RİTMİ DEĞİŞTİR, NE ÇOK ŞEY DEĞİŞİR

Johannes Ciconia’nın 1300'lerin sonlarında yazdığı Le Ray au Soleyl adlı kanonu ilginç. Kanon, enstrümanların aynı melodiyi seslendirmeye farklı aralıklarda başlamasının yanı sıra farklı ritimlerde ilerlemesi üzerine kurulmuş.

Böylece zaman hissini, parçanın belkemiğini eğip büken, uzatıp kısaltan sıra dışı bir dinamik ortaya çıkıyor. Kafa buldurucu!

Ciconia’nın kanonuyla yaptığı bir süredir teknolojiyle ilişkimde yaptığımı yansıtıyor: Aynı telden ama farklı tempoda çalmak.

Dilim bir karış dışarıda, aletti programdı ıvır zıvırı (teknoloji tanrıları günahımı bağışlasın) güncelleme peşinde koşmak yerine arkamı yaslanıp geriden takip ettiğimde çoğunluğa/modaya/önüme getirilene uymanın göz bağı sıyrılıyor, manzarayı bundan serbestleşen bir bakışla seyredebiliyorum.

iPhone 7 kuyrukları uzaya dursun, geçen sene yanlışlıkla iyice aptallıktan bir nebze ilerisine yükselttiğim telefonumla koşuşmayı arkadan seyretmek, yarışın içinde hiçbir zaman göremeyeceğim şeyleri göremeyeceğim açıklıkta önüme seriyor.

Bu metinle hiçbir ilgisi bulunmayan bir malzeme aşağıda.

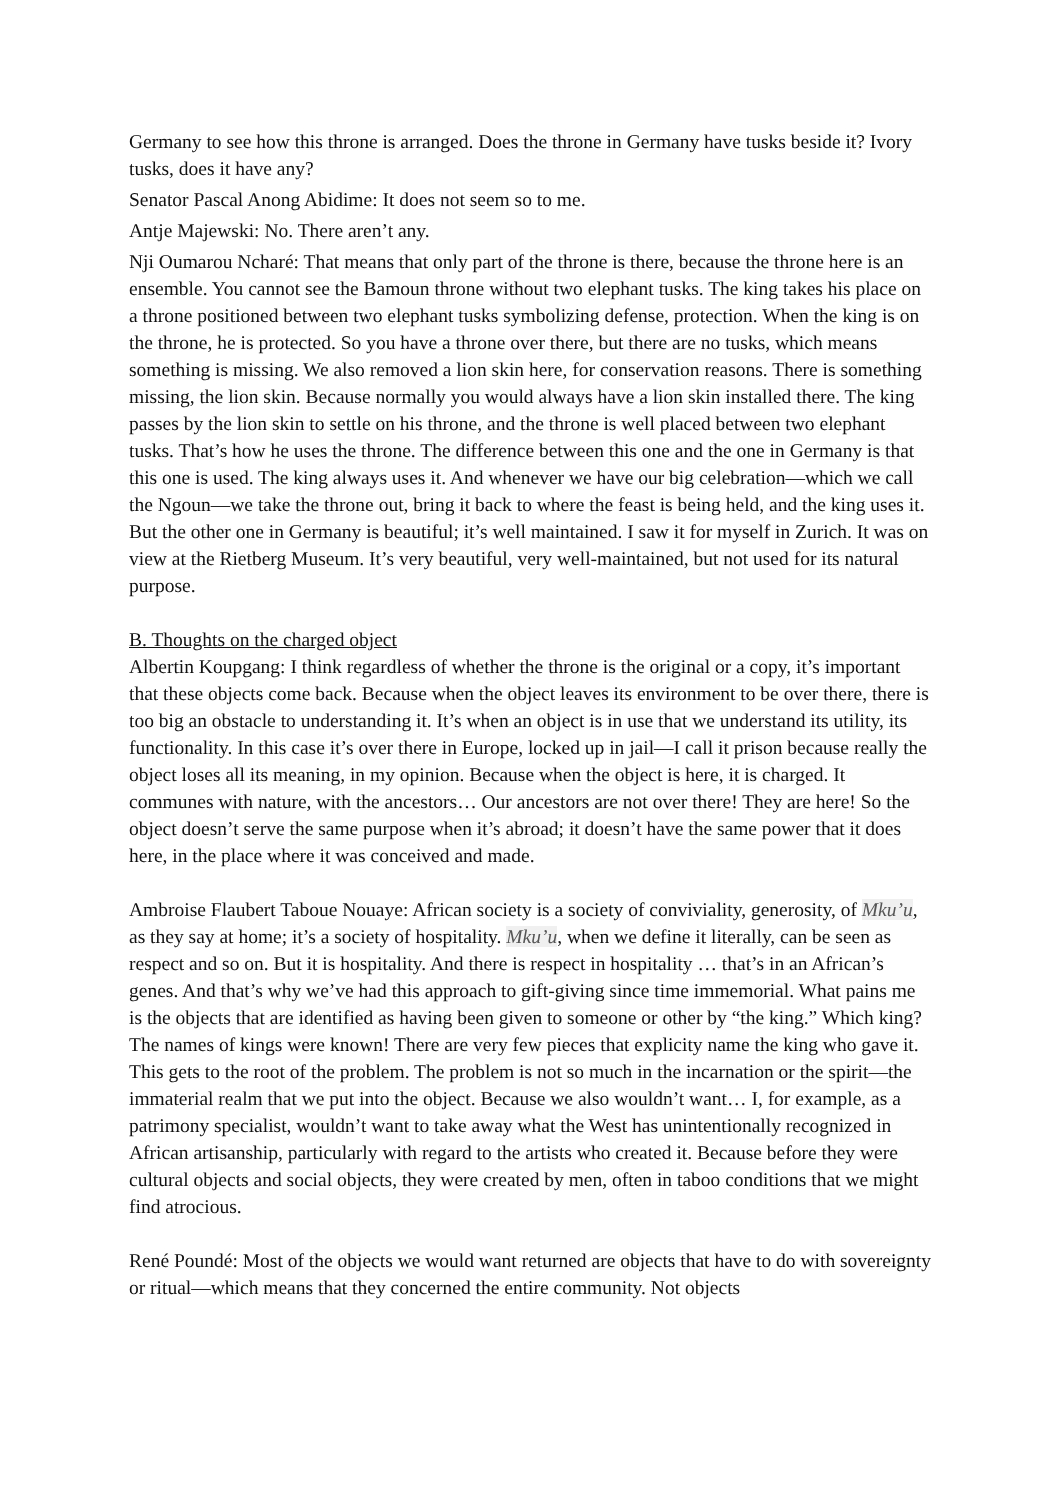Germany to see how this throne is arranged. Does the throne in Germany have tusks beside it? Ivory tusks, does it have any?
Senator Pascal Anong Abidime: It does not seem so to me.
Antje Majewski: No. There aren’t any.
Nji Oumarou Ncharé: That means that only part of the throne is there, because the throne here is an ensemble. You cannot see the Bamoun throne without two elephant tusks. The king takes his place on a throne positioned between two elephant tusks symbolizing defense, protection. When the king is on the throne, he is protected. So you have a throne over there, but there are no tusks, which means something is missing. We also removed a lion skin here, for conservation reasons. There is something missing, the lion skin. Because normally you would always have a lion skin installed there. The king passes by the lion skin to settle on his throne, and the throne is well placed between two elephant tusks. That’s how he uses the throne. The difference between this one and the one in Germany is that this one is used. The king always uses it. And whenever we have our big celebration—which we call the Ngoun—we take the throne out, bring it back to where the feast is being held, and the king uses it. But the other one in Germany is beautiful; it’s well maintained. I saw it for myself in Zurich. It was on view at the Rietberg Museum. It’s very beautiful, very well-maintained, but not used for its natural purpose.
B. Thoughts on the charged object
Albertin Koupgang: I think regardless of whether the throne is the original or a copy, it’s important that these objects come back. Because when the object leaves its environment to be over there, there is too big an obstacle to understanding it. It’s when an object is in use that we understand its utility, its functionality. In this case it’s over there in Europe, locked up in jail—I call it prison because really the object loses all its meaning, in my opinion. Because when the object is here, it is charged. It communes with nature, with the ancestors… Our ancestors are not over there! They are here! So the object doesn’t serve the same purpose when it’s abroad; it doesn’t have the same power that it does here, in the place where it was conceived and made.
Ambroise Flaubert Taboue Nouaye: African society is a society of conviviality, generosity, of Mku’u, as they say at home; it’s a society of hospitality. Mku’u, when we define it literally, can be seen as respect and so on. But it is hospitality. And there is respect in hospitality … that’s in an African’s genes. And that’s why we’ve had this approach to gift-giving since time immemorial. What pains me is the objects that are identified as having been given to someone or other by “the king.” Which king? The names of kings were known! There are very few pieces that explicity name the king who gave it. This gets to the root of the problem. The problem is not so much in the incarnation or the spirit—the immaterial realm that we put into the object. Because we also wouldn’t want… I, for example, as a patrimony specialist, wouldn’t want to take away what the West has unintentionally recognized in African artisanship, particularly with regard to the artists who created it. Because before they were cultural objects and social objects, they were created by men, often in taboo conditions that we might find atrocious.
René Poundé: Most of the objects we would want returned are objects that have to do with sovereignty or ritual—which means that they concerned the entire community. Not objects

Melodiye, ana akışa savaş açmaya, dışında kalmak için debelenmeye gerek yok; ritmi değiştir, geri kalan da değişiyor.

*

Tempoyla oynamak (müzikten öğrendiğim bir şey daha), sadece teknolojiyle ilişkide de değil, büyük bir özgürleşme kaynağı.

*

Düşünüyorum da.. Çocukluk, ergenlik, yetişkinlik, yaşlılıkla hayatınki de böyle bir kanon değil mi?